What I'm talking about in The Big Squeeze are areas that they would never think of because they're savings opportunities outside production. For example, I was on the phone with a client three days ago. I can't tell you how much money they lost last year. They want to keep their manufacturing in the United States, so they're looking at easier areas to try to pull out some more cash, like packaging and trucking. They have spent a lot of energy working on the manufacturing and assembly side, but if 60 to 70 percent of their costs are in materials, they really have to focus more on the procurement side.

S&DCE: What are you seeing as far as the skill sets in procurement these days?

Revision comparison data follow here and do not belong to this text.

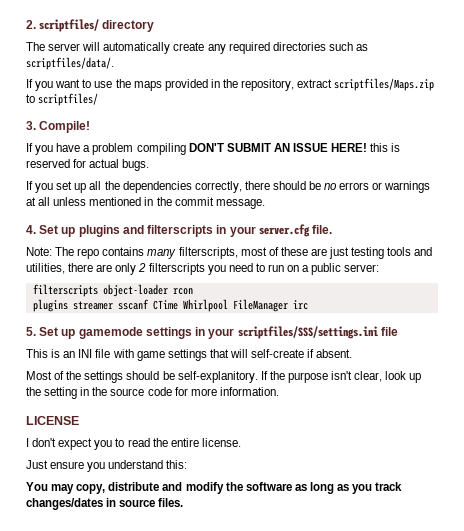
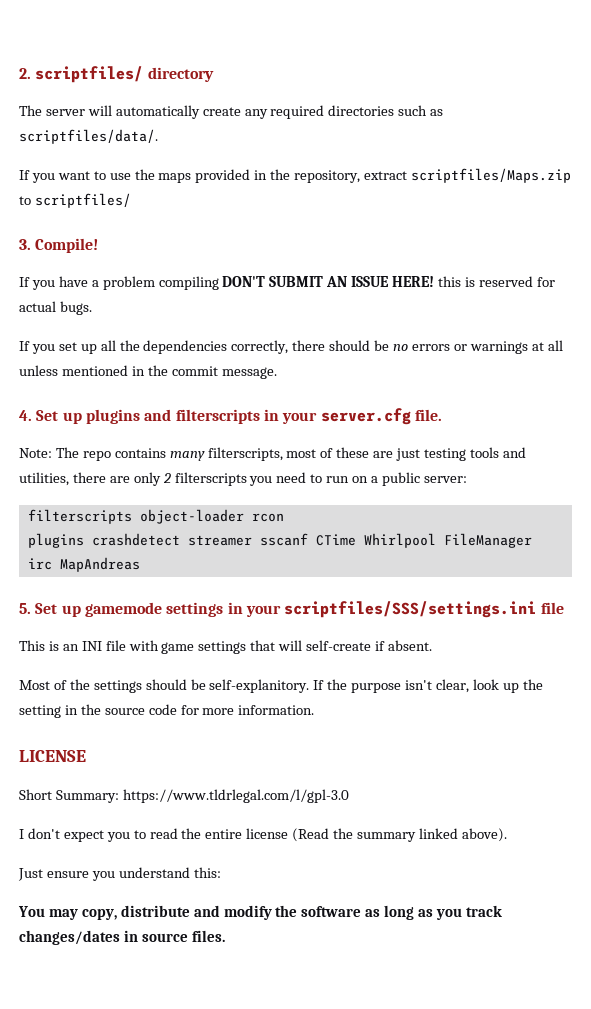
(68, 305) none -> [91,533,180,546] crashdetect
(308, 305) none -> [59,557,140,572] MapAndreas
(79, 420) none -> [19,789,349,803] // Short Summary: https://www.tldrlegal.com/l/gpl-3.0
[201,438,241,447] license. -> [246,828,507,842] license (Read the summary linked above).

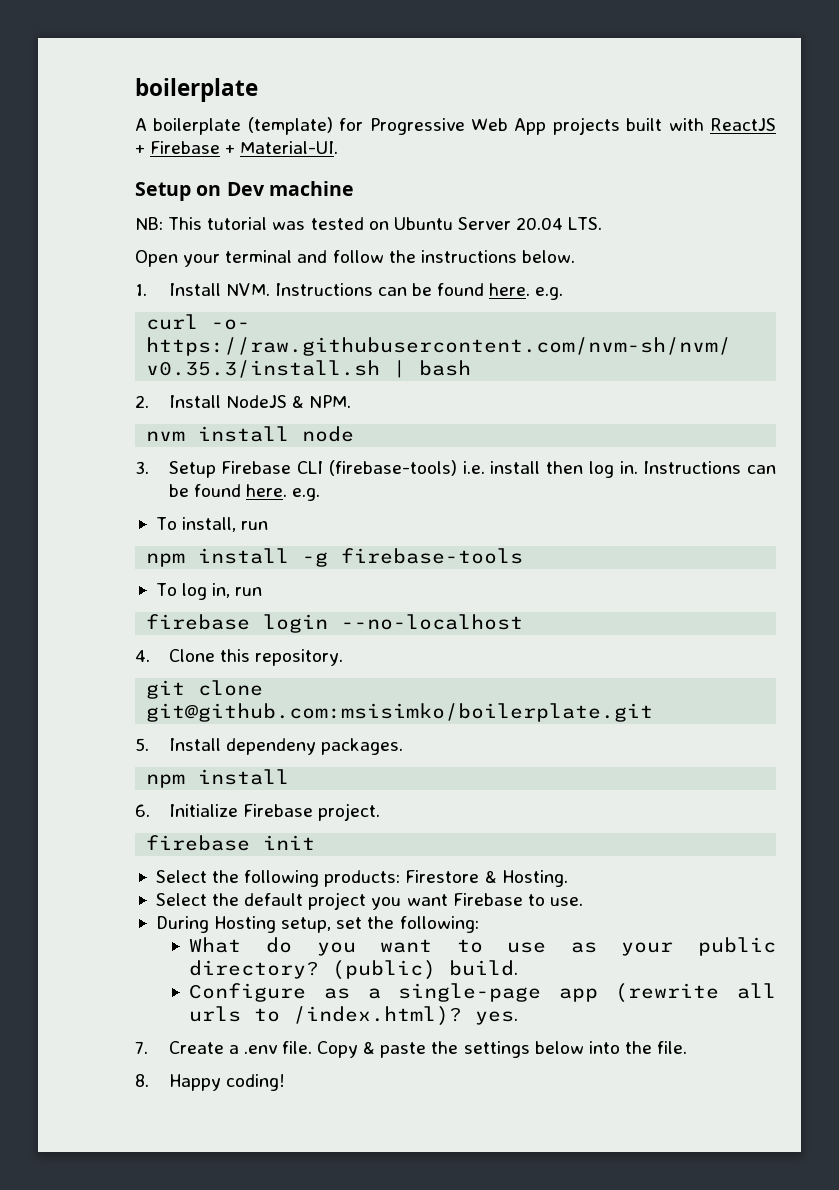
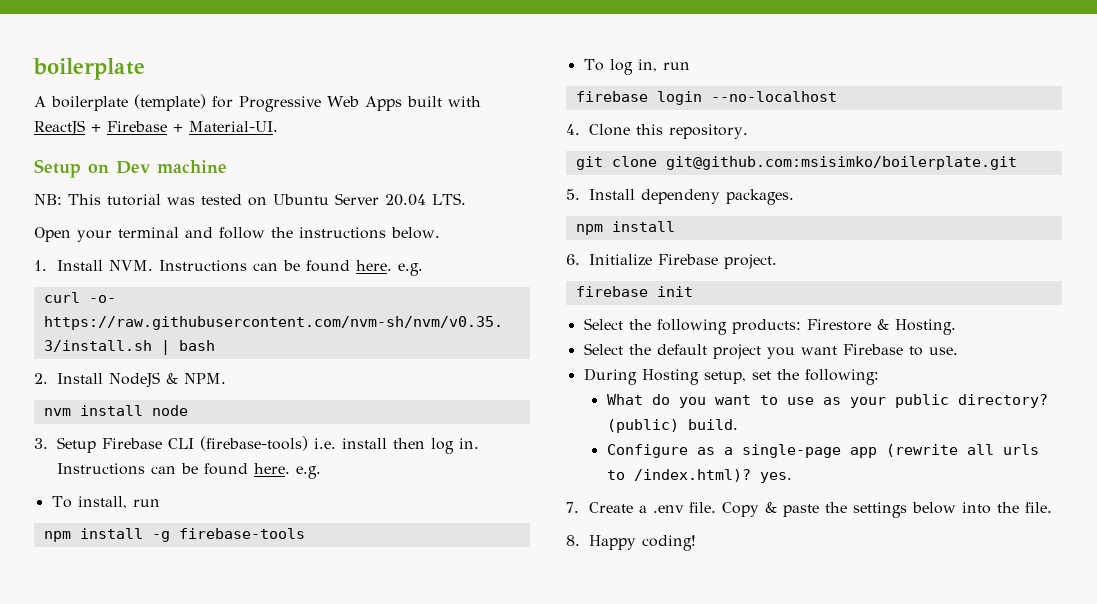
[514,117,620,135] App projects -> [364,96,402,111] Apps

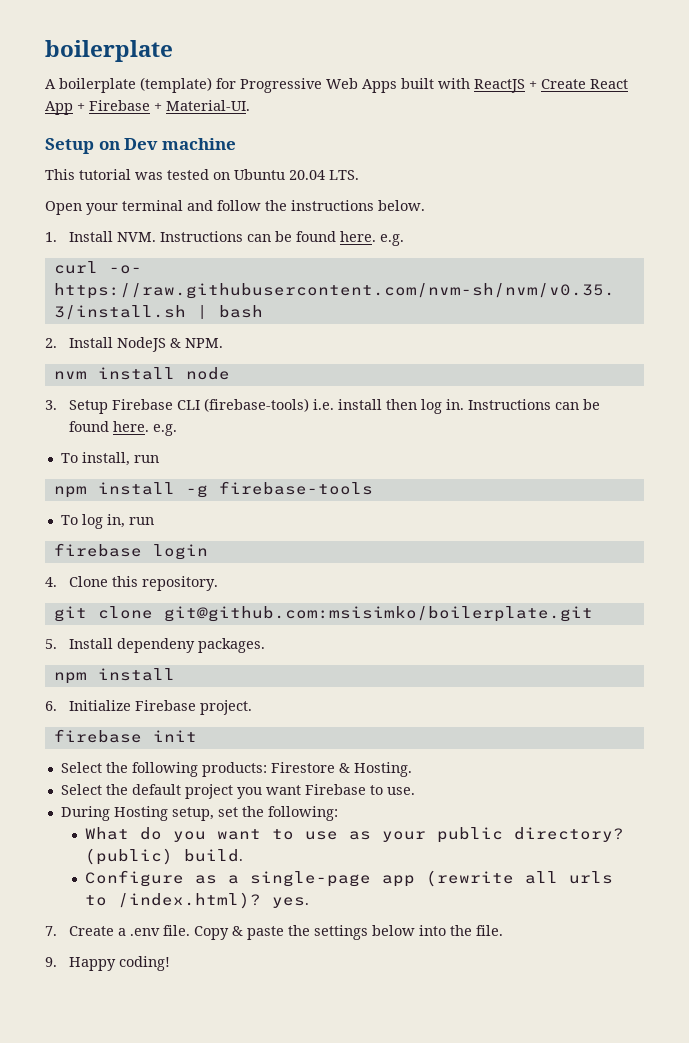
(101, 128) none -> [541,79,628,89] [45,101,85,115] Create React App +
[34,194,62,205] NB: -> (236, 144) none
[335,193,379,205] Server -> (285, 174) none
[710,91,837,102] --no-localhost -> (208, 552) none
[566,535,580,546] 8. -> [45,957,57,967] 9.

Moody: The new people that I see in procurement are well prepared. So many people have undergraduate and graduate degrees in supply management, many of them are engineers, and they're great communicators. All those things are what I described in the book The Technology Machine seven years ago as the ideal supply management- or commodity manager-type person. But there still aren't enough chief procurement officers and heads of procurement who sit on boards and who have a high enough level of influence within the organization. One step below them, incredible people are coming up, but companies still get very wrapped up in process, in manufacturing. You know, if your procurement organization can bring in 20 percent savings that go right to the bottom line, that's a lot easier way to grow your business than building a new factory or coming up with a new product.

But we still have to get the message out to the CEOs that being good in production is just a ticket to be involved in the industry. Manufacturing used to be more of an art than a science, but we know how to do this stuff now. We know how to organize flows so that we don't have piles of inventory sitting all over the place. We know how to do quality so that we have zero defects. We've been doing all that for 20 years. Now some of that art is coming from the procurement side, because it's those people who know where the money is and know how to go after it. And it's important to do that now.

S&DCE: Could you touch on your philosophy on the use of technology in procurement?

Moody: I'm a technology freak. It's the advantage that we have in the United States, the fact that we have technology that we can use to be more flexible and responsive. We've been slow to admit that because, again, we've been very preoccupied with Lean. One of the jokes in the back of my book is that even Toyota uses computers now. For a long time they really didn't; they had a kind of anti-computer bias. But I think technology is the answer; it's the advantage that we have.

S&DCE: And are you finding that the new generation of procurement executives is more accepting of the different kinds of technologies because they're growing up in a technology-laden society?

Moody: So many companies today still are running on volumes of Excel spreadsheets that they pass from one department to another. I would say that the newer people are probably going to go beyond that. They're willing to look at on-demand software, they're willing to look at risk management and consolidation and things that are not horrendously difficult the way forecasting used to be 20 to 25 years ago. They're willing to look at some of the wonderful packages in shipping and logistics that help you do a better job of planning your load. You know, it's always easier when you first get out of school to just do this stuff, right?

S&DCE: Because they aren't used to the old way?

Moody: Yes, and so I'm really hoping that will carry us a long way.